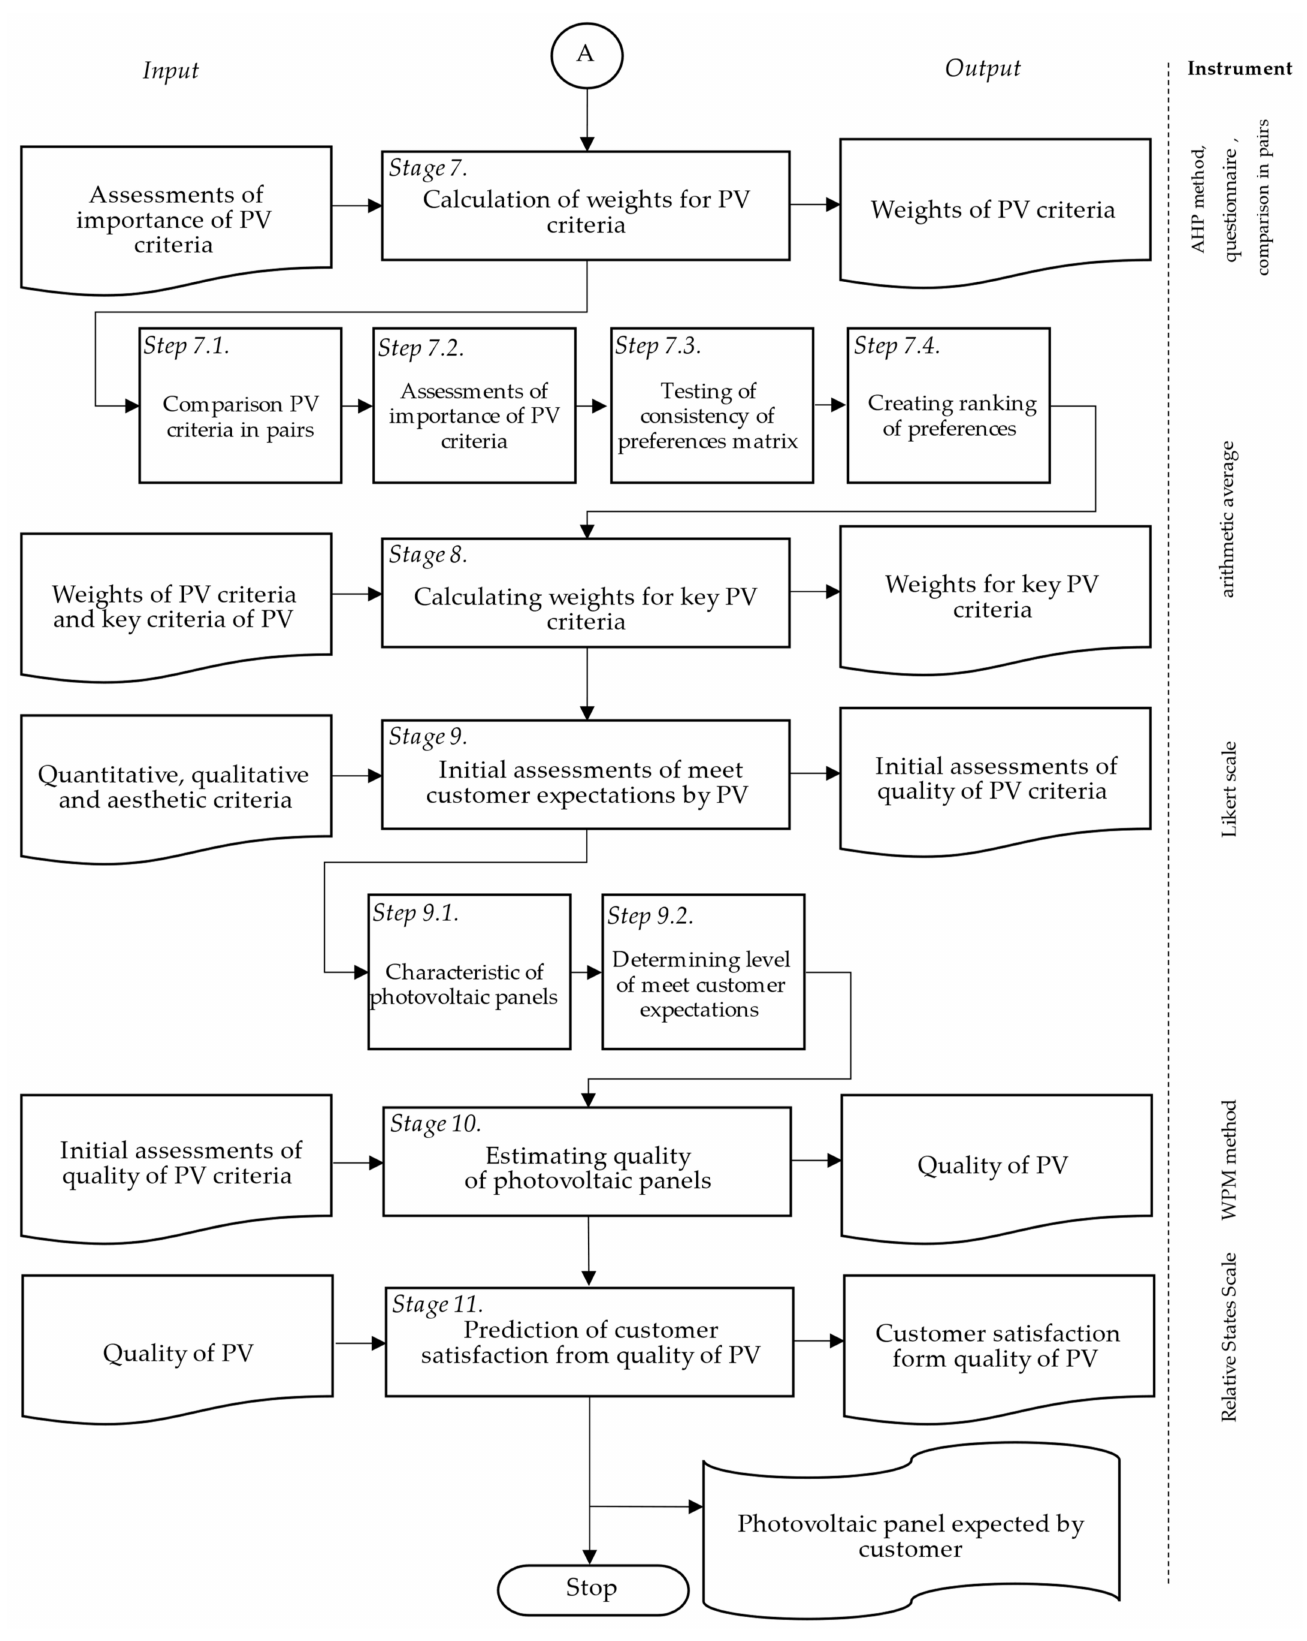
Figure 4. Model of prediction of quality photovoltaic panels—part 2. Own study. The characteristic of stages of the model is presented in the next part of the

········

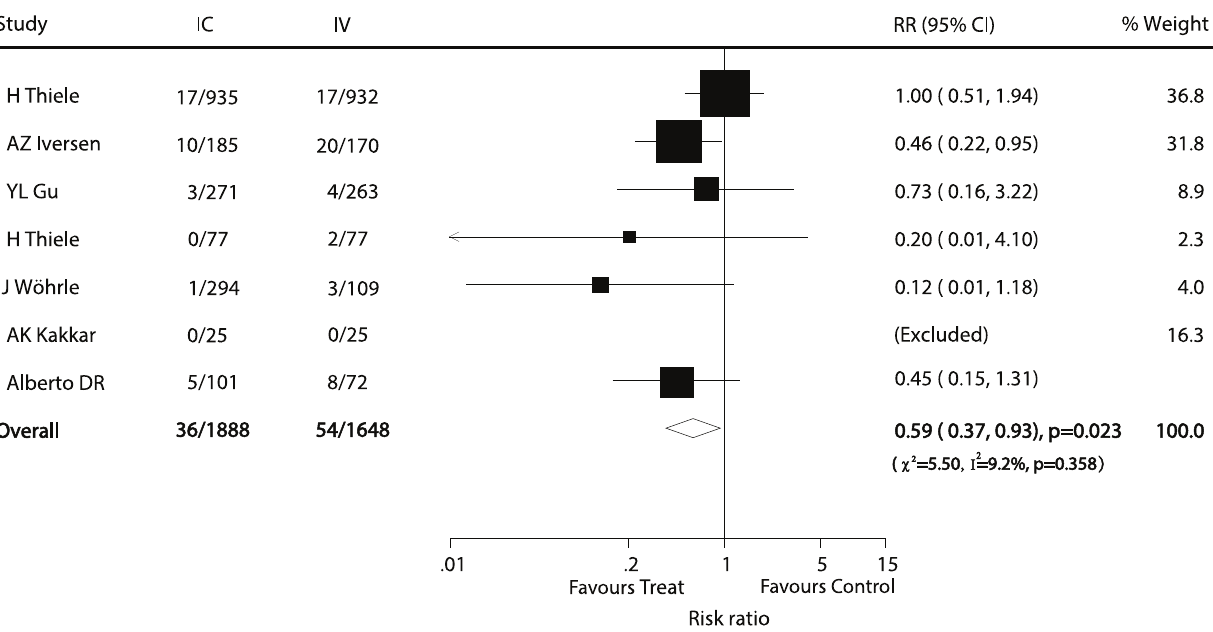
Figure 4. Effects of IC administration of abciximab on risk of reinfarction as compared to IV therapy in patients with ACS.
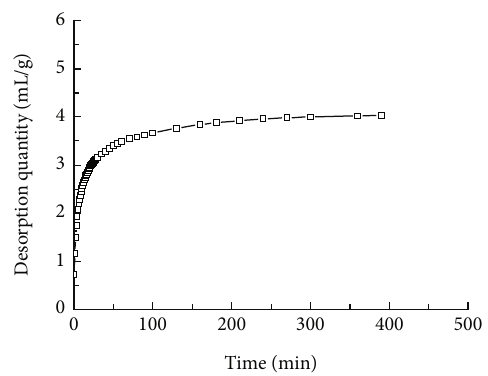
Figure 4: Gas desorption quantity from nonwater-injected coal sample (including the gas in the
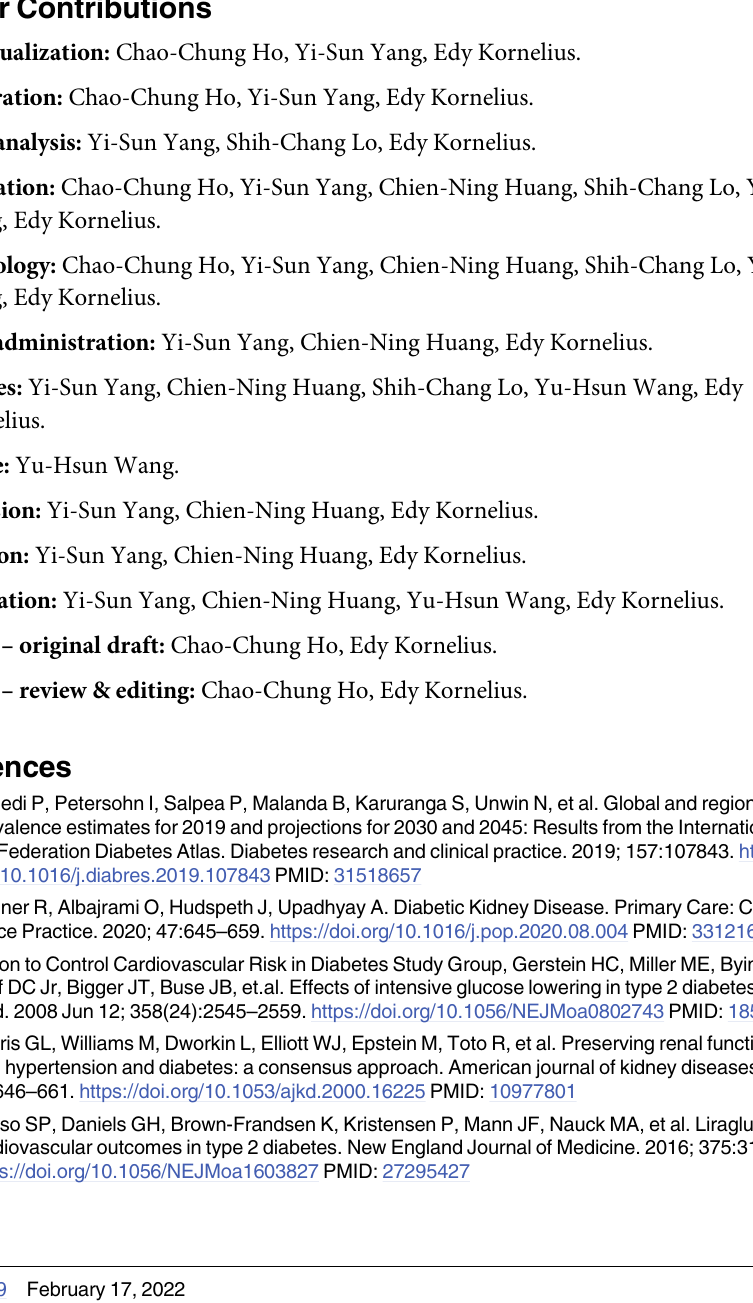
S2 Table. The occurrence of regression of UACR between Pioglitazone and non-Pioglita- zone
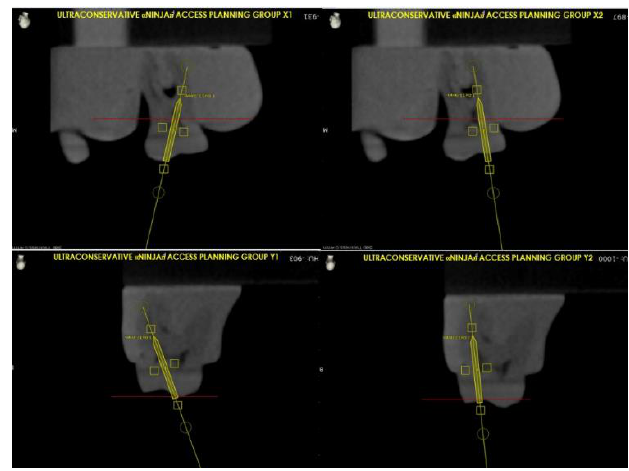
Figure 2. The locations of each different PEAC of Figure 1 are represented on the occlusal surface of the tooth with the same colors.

········

Problem description: What is needed is every line of the records above that contains the word "with".

Result for this task:
Figure 4. Effects of IC administration of abciximab on risk of reinfarction as compared to IV therapy in patients with ACS.
Figure 2. The locations of each different PEAC of Figure 1 are represented on the occlusal surface of the tooth with the same colors.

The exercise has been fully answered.